A controversy emerged in October 1988 after Philip Chandler II, dean of the College of Arts and Sciences, criticized Smith for a memo in which she rejected his chosen candidate for a department chair vacancy and recommended giving preference to "a minority with a Ph.D. in English". Chandler, who called the memo racist, was suspended and barred from campus by university president Raymond Burse, pending an investigation by the university's board of regents. The board voted to reinstate Chandler while unanimously expressing support for Smith and noting that the memo was consistent with the university's affirmative action policies; Chandler later resigned in protest of Burse's actions in December 1988.

The board of regents announced in March 1989, that Smith would become the interim president of KSU upon Burse's scheduled resignation the following month. Smith, whose position as vice president for academic affairs put her in line for the position as interim president, said she was surprised by the announcement. She was confirmed as interim president on April 19, 1989. Smith began her term by attempting to address grievances from university employees who had been unhappy with Burse's management; she was later credited with boosting morale among faculty members. In January 1990, Smith was named as one of seven semifinalists, and the only female semifinalist, for the permanent position. She was not among the three finalists selected by the board, who ultimately selected John T. Wolfe Jr., then–provost and vice president for academic affairs at Bowie State University. Her interim presidency ended when Wolfe's term began on July 1, 1990, and the board of regents appointed her as a special assistant to Wolfe later that month.

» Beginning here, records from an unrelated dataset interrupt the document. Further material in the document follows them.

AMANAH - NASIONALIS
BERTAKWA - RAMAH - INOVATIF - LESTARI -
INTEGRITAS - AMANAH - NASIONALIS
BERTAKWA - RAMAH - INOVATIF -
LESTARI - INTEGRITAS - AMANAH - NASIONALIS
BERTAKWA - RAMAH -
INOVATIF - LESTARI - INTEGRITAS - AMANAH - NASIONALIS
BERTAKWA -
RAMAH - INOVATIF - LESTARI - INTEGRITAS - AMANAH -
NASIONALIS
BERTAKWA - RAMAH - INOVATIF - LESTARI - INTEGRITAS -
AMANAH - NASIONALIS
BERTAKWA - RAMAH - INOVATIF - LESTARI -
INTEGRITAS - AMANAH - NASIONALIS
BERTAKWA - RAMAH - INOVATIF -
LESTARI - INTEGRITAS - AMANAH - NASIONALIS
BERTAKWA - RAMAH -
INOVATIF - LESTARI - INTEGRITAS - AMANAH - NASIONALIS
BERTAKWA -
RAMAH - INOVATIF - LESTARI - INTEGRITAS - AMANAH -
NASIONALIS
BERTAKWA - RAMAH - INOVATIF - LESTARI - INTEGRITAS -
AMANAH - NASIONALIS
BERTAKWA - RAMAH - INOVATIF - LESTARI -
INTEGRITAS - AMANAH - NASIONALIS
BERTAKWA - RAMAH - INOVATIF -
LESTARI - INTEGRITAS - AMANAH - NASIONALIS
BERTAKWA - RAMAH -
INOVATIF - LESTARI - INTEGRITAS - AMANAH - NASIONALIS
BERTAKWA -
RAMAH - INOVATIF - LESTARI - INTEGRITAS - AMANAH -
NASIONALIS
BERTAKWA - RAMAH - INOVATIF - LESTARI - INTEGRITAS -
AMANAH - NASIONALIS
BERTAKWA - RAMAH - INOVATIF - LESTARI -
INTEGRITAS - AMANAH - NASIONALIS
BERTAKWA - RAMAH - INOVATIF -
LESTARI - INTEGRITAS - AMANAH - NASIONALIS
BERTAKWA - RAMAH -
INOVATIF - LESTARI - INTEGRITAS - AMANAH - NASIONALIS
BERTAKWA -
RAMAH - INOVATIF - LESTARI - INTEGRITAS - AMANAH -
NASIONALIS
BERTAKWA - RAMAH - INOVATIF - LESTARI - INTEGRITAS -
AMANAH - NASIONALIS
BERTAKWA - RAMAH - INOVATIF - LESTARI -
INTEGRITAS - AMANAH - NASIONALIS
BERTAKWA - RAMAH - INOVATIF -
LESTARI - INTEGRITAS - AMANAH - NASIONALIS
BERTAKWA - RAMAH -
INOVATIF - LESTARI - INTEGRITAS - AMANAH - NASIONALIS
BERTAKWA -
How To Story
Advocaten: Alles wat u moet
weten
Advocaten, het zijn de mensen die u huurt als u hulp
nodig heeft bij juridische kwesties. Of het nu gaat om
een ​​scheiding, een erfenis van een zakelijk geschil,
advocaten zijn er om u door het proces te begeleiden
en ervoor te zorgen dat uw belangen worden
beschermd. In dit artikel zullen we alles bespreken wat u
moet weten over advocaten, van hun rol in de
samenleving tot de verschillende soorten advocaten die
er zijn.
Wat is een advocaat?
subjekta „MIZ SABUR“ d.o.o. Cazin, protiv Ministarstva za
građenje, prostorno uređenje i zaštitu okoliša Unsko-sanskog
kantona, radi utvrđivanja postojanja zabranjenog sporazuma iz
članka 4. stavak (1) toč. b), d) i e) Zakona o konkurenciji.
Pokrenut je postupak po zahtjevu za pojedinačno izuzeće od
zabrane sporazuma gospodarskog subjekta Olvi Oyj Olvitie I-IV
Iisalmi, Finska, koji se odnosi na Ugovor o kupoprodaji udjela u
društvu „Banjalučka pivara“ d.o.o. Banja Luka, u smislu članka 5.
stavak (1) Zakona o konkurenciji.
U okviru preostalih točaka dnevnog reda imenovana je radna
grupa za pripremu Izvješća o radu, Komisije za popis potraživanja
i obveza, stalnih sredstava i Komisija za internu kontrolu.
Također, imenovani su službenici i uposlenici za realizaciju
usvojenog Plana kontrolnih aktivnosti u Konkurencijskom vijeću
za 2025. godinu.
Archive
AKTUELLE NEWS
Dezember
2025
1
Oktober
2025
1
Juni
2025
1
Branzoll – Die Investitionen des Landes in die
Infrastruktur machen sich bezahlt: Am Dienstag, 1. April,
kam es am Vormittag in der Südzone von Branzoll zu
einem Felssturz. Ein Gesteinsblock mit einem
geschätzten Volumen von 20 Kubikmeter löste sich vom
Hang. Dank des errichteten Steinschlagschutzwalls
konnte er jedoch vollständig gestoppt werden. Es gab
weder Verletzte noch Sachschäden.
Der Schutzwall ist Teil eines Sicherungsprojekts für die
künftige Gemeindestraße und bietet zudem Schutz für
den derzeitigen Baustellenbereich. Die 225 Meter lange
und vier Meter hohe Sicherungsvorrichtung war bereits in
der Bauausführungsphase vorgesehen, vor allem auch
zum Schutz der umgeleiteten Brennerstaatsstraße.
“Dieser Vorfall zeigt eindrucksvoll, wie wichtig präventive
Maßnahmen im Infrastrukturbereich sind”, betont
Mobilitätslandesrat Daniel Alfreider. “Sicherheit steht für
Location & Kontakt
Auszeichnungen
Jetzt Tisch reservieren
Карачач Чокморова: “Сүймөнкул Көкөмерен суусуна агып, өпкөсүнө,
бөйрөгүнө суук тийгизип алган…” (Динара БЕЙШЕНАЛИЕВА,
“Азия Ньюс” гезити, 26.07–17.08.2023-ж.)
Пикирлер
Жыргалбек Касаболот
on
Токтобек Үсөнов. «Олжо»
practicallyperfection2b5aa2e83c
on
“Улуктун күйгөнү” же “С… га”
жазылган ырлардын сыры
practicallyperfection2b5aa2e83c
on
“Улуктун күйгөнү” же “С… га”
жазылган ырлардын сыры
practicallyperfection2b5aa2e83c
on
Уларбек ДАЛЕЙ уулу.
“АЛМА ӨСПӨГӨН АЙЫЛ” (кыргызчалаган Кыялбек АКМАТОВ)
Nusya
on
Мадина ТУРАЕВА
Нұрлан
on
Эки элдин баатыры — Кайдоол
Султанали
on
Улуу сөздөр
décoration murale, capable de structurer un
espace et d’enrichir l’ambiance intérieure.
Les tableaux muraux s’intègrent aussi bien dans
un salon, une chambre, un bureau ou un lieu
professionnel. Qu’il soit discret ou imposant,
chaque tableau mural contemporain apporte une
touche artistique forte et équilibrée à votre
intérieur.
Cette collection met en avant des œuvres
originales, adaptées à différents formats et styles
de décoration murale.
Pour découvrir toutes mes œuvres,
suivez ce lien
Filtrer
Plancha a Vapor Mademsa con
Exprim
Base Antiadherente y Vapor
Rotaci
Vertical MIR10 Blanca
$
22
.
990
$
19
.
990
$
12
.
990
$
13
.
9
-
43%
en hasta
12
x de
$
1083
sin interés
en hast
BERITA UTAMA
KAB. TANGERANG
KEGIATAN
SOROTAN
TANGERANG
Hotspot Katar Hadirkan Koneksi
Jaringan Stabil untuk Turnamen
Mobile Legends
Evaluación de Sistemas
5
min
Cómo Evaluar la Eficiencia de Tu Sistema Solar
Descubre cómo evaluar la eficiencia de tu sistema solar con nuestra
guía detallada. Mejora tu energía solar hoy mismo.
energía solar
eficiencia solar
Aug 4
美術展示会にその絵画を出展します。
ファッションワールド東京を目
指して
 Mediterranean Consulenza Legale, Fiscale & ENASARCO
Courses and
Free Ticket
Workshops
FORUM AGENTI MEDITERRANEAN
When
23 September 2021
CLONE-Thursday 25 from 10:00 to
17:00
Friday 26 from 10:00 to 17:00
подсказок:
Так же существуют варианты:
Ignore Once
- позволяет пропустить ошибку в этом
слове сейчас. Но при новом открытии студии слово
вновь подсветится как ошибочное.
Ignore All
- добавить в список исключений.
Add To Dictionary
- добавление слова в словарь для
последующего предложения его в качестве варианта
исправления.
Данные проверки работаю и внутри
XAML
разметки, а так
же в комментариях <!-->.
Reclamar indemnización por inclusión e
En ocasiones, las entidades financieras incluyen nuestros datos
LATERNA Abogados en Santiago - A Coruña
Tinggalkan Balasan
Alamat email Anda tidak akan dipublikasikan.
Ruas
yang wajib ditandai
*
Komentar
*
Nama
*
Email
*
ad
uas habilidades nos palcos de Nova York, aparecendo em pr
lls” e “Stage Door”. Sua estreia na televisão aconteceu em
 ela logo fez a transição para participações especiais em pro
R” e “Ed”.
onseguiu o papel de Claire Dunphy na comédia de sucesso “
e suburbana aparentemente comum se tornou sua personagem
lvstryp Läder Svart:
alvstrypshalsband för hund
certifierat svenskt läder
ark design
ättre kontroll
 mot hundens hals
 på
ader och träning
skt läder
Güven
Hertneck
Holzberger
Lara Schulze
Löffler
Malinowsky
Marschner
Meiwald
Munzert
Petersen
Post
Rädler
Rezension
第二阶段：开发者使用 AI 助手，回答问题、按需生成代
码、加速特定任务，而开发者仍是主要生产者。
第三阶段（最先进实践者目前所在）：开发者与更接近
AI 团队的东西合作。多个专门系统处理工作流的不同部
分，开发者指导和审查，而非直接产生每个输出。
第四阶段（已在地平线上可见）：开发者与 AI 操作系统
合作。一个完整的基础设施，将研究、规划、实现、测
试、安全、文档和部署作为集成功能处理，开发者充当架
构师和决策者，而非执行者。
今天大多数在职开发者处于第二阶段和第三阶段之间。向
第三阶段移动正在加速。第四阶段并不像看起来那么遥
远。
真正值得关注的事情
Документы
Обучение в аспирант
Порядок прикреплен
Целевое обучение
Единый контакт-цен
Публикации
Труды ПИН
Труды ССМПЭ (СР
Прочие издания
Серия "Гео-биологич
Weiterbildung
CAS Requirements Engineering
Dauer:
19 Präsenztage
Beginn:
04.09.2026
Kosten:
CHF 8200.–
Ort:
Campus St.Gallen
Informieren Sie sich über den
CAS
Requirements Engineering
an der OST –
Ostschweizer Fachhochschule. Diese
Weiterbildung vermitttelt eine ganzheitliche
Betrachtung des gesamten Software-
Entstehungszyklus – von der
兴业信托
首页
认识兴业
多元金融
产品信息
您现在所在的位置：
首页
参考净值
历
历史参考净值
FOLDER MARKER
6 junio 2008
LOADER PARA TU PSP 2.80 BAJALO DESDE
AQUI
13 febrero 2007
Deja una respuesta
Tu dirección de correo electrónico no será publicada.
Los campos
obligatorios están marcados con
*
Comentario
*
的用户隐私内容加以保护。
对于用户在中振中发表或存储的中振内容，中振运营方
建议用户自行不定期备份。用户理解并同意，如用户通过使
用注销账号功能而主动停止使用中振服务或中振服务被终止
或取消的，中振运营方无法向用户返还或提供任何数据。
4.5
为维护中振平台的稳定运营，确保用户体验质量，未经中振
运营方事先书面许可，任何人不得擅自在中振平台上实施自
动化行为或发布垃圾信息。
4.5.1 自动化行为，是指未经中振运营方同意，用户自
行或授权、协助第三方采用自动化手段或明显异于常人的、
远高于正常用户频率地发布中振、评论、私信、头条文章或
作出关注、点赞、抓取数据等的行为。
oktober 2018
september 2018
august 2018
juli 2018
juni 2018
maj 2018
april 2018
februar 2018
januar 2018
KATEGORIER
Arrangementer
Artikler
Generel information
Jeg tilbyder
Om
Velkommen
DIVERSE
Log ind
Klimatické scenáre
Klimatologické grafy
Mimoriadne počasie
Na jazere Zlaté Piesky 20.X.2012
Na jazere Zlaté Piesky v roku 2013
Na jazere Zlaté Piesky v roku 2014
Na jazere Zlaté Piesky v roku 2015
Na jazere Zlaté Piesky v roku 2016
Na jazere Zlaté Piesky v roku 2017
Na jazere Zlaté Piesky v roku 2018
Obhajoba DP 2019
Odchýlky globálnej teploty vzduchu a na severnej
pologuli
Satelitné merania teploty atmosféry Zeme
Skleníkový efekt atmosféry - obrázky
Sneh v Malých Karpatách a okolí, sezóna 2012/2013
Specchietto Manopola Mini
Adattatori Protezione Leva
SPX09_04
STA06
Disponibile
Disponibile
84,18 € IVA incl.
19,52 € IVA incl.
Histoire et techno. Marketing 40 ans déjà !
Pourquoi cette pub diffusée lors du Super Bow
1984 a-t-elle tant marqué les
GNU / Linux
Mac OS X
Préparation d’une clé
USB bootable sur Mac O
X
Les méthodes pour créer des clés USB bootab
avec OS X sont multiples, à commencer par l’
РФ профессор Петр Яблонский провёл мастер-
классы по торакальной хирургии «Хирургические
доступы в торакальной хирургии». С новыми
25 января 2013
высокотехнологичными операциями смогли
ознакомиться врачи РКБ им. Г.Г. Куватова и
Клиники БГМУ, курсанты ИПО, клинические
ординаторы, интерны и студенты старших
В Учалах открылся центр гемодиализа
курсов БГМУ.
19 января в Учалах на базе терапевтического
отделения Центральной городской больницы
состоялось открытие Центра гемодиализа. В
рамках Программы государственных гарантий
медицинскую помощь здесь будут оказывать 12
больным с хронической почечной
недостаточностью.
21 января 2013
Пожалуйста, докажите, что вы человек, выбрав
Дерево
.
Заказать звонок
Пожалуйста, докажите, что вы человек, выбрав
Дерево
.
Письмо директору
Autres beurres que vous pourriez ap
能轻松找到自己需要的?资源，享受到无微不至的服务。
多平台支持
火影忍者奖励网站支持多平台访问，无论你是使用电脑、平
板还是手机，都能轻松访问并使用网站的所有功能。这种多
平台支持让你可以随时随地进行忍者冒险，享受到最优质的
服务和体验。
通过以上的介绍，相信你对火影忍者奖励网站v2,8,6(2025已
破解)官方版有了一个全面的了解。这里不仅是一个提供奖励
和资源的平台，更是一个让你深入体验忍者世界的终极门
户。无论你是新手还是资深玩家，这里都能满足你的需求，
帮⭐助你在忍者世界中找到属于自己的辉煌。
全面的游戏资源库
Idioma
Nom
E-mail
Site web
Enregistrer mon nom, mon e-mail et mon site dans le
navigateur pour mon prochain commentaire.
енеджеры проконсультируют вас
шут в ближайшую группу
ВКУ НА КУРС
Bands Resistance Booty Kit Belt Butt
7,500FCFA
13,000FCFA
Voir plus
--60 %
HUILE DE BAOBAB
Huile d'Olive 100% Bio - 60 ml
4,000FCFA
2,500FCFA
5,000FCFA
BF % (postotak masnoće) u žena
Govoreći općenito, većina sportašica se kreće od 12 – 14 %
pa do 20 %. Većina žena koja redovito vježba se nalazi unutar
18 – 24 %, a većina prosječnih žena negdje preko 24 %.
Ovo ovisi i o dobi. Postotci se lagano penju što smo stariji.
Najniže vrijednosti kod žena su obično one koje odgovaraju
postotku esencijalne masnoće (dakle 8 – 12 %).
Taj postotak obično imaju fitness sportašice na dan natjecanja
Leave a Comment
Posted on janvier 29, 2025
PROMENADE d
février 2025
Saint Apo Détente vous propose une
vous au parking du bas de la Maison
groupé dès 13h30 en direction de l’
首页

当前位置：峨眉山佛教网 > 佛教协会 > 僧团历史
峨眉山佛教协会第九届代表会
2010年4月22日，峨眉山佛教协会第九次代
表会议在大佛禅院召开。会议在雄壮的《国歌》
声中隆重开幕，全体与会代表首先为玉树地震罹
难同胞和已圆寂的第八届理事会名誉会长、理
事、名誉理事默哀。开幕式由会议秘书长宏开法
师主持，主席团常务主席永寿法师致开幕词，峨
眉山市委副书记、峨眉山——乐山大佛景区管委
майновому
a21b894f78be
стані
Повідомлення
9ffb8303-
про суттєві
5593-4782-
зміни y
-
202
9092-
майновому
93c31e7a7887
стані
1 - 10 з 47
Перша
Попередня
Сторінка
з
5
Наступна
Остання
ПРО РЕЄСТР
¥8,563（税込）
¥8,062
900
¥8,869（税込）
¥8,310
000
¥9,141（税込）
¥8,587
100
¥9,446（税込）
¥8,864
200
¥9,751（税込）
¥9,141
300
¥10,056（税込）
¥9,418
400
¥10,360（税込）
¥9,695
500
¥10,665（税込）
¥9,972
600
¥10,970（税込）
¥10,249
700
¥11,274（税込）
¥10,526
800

Wolfe's presidency was tumultuous, and on October 7, 1991, the board charged him with financial misconduct and transferred the ability to approve the university's expenditures to Smith. Upon Wolfe's sudden resignation on October 18, Smith assumed the duties of the presidency, and was considered a top contender for the permanent post. On October 30, the board officially named her as president of KSU in a 6–3 vote, with the dissenters not being personally opposed to Smith but rather expressing desire for a nationwide search. Smith's appointment made her the first woman to serve as president of KSU, and the second woman president of any state university in Kentucky.

===Presidency===
Smith was formally inaugurated as the 11th president of KSU on May 9, 1992, during the university's commencement ceremonies. As president, she served on the newly established statewide Task Force on Higher Education, which examined reform of Kentucky's universities, and she chaired the Commission on Higher Education Institutional Efficiency and Cooperation, which advised Governor Paul E. Patton on the potential for interactive distance learning via television or the Internet.

In April 1997, Smith announced her plans to retire the following year, when her contract was set to expire in June 1998. She was succeeded as president by George Reid, then–senior vice president at Benedict College in Columbia, South Carolina.

==Awards==
Smith received the YWCA's Women of Achievement Award in 1990. She was inducted in the University of Kentucky's Hall of Distinguished Alumni in 1995, and received the Achievement Award from the Kentucky Association of Blacks in Higher Education that same year.

==Death and legacy==
Smith died on November 28, 2020, at the age of 84. The Mary L. Smith Clock Tower on KSU's campus was named in her honor.